[Page extract]:

These days, critics (and non-critics, for that matter) are fond of complaining about how multiplexes are populated by cookie-cutter motion pictures that follow safe, formula-derived patterns designed to please audiences who want a different version of a story they have already seen dozens of times. And, while there's some truth to the maxim that "there's nothing new under the sun," Being John Malkovich tries hard to be the exception. Admittedly, the themes addressed by the movie - those of identity, celebrity, and manipulation - are familiar, but the manner in which director Spike Jonze and writer Charlie Kaufman address them is fresh and inventive. I'm not arrogant enough to claim that nothing like Being John Malkovich has ever previously been committed to celluloid, but, if it has been, I haven't seen it.

This is the first movie to be directed by Jonze, who cut his teeth doing TV commercials and music videos. Unless you're isolated from all aspects of pop culture, you've probably seen his work. (He also has one of the four primary roles in Three Kings.) As is the case with many of the so-called "MTV filmmakers," Jonze displays a strong sense of style. However, unlike most of his contemporaries, he does not rely on quick cuts and visual gimmicks. He has sound, mature cinematic instincts.

Kaufman's script is not constrained by viewer expectations. For about 110 minutes, he pushes the envelope, taking us in new and unexpected directions. Every time I thought I recognized where Being John Malkovich was headed, the movie surprised me. The screenplay is as funny as it is clever. Some of the jokes are of the "big laugh" variety, but few are representative of the cheap shots and dumb humor that have become commonplace in '90s offerings. Being John Malkovich revels in smart comedy instead of wallowing in the opposite. And, alongside the laughter, there's plenty of material for contemplation. Cinematically speaking, this is a well-balanced, multi-course meal.

[Landmark coordinate entries]
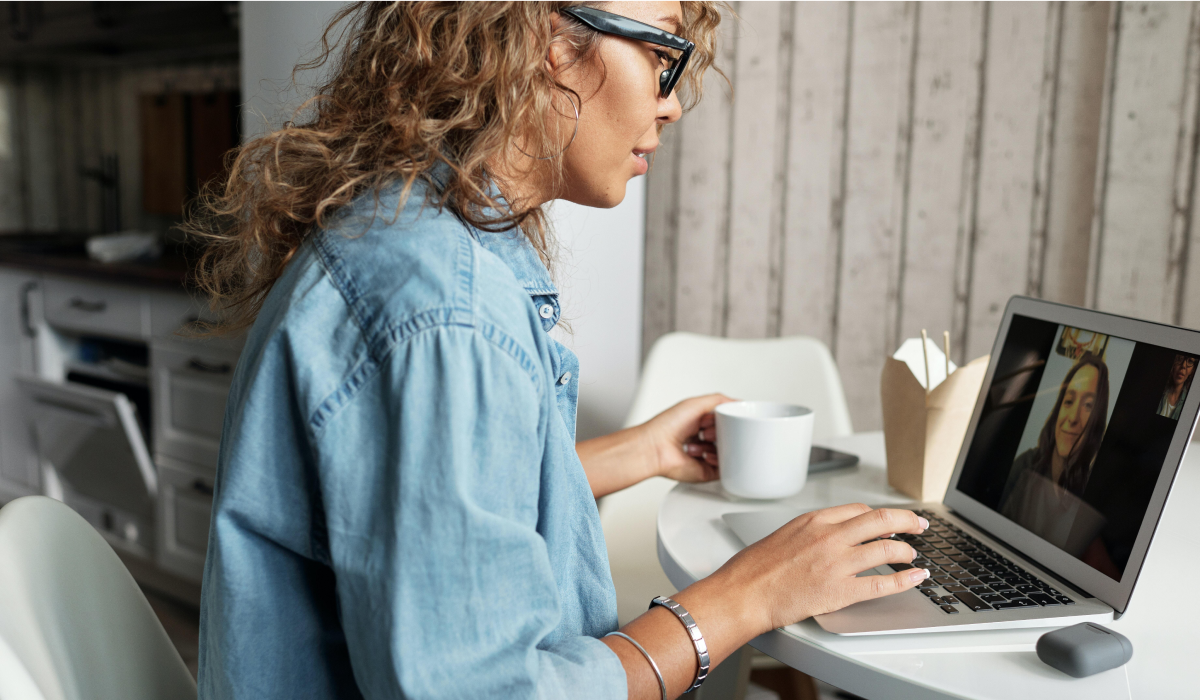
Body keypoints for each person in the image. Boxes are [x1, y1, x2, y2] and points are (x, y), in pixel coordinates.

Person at [186, 2, 930, 698]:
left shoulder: (405, 237)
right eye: (663, 51)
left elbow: (424, 516)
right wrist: (747, 597)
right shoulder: (448, 313)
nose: (671, 102)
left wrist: (636, 453)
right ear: (547, 40)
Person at [999, 353, 1109, 553]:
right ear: (1059, 407)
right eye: (1069, 401)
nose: (1073, 418)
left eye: (1087, 405)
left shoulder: (1092, 494)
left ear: (1097, 420)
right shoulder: (1025, 466)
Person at [1156, 354, 1196, 420]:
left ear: (1192, 370)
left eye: (1190, 361)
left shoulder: (1190, 405)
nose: (1183, 365)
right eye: (1180, 358)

[What you will do]:
(a) Transcribe the Being John Malkovich review from "Kaufman's script is" up to and including "well-balanced, multi-course meal.".
(b) According to the Being John Malkovich review, what kind of work did Jonze do before directing this movie?
(c) Take the Being John Malkovich review further, continuing from its last sentence.
The entries above are material separate from the Being John Malkovich review.

[Responses by item number]:
(a)
Kaufman's script is not constrained by viewer expectations. For about 110 minutes, he pushes the envelope, taking us in new and unexpected directions. Every time I thought I recognized where Being John Malkovich was headed, the movie surprised me. The screenplay is as funny as it is clever. Some of the jokes are of the "big laugh" variety, but few are representative of the cheap shots and dumb humor that have become commonplace in '90s offerings. Being John Malkovich revels in smart comedy instead of wallowing in the opposite. And, alongside the laughter, there's plenty of material for contemplation. Cinematically speaking, this is a well-balanced, multi-course meal.

(b) He made TV commercials and music videos.

(c)
The premise is as intriguing and offbeat as it is difficult to adequately describe in a few sentences. Craig Schwartz (John Cusack) is a master puppeteer, but, after being out of work for a while, he is becoming restless, so his wife, Lotte (Cameron Diaz), suggests that he swallow his pride and get a job - any job. Since he has nimble fingers, he decides to apply for a position as a filing clerk. The job in question is on the 7 1/2th story of a New York City office building - a floor that is four feet from carpet to ceiling ("low overhead") and can only be reached by stopping the elevator between the 7th and 8th stories and prying open the door with a crow bar. After a successful interview with the firm's sex-obsessed, carrot juice-drinking, 105 year old boss, Dr. Lester (Orson Bean), Craig gets the job and meets his co-workers, including Floris (Mary Kay Place), the hearing-impaired secretary, and Maxine (Catherine Keener), a sexy brunette who allows Craig to flirt with her even though she has no interest.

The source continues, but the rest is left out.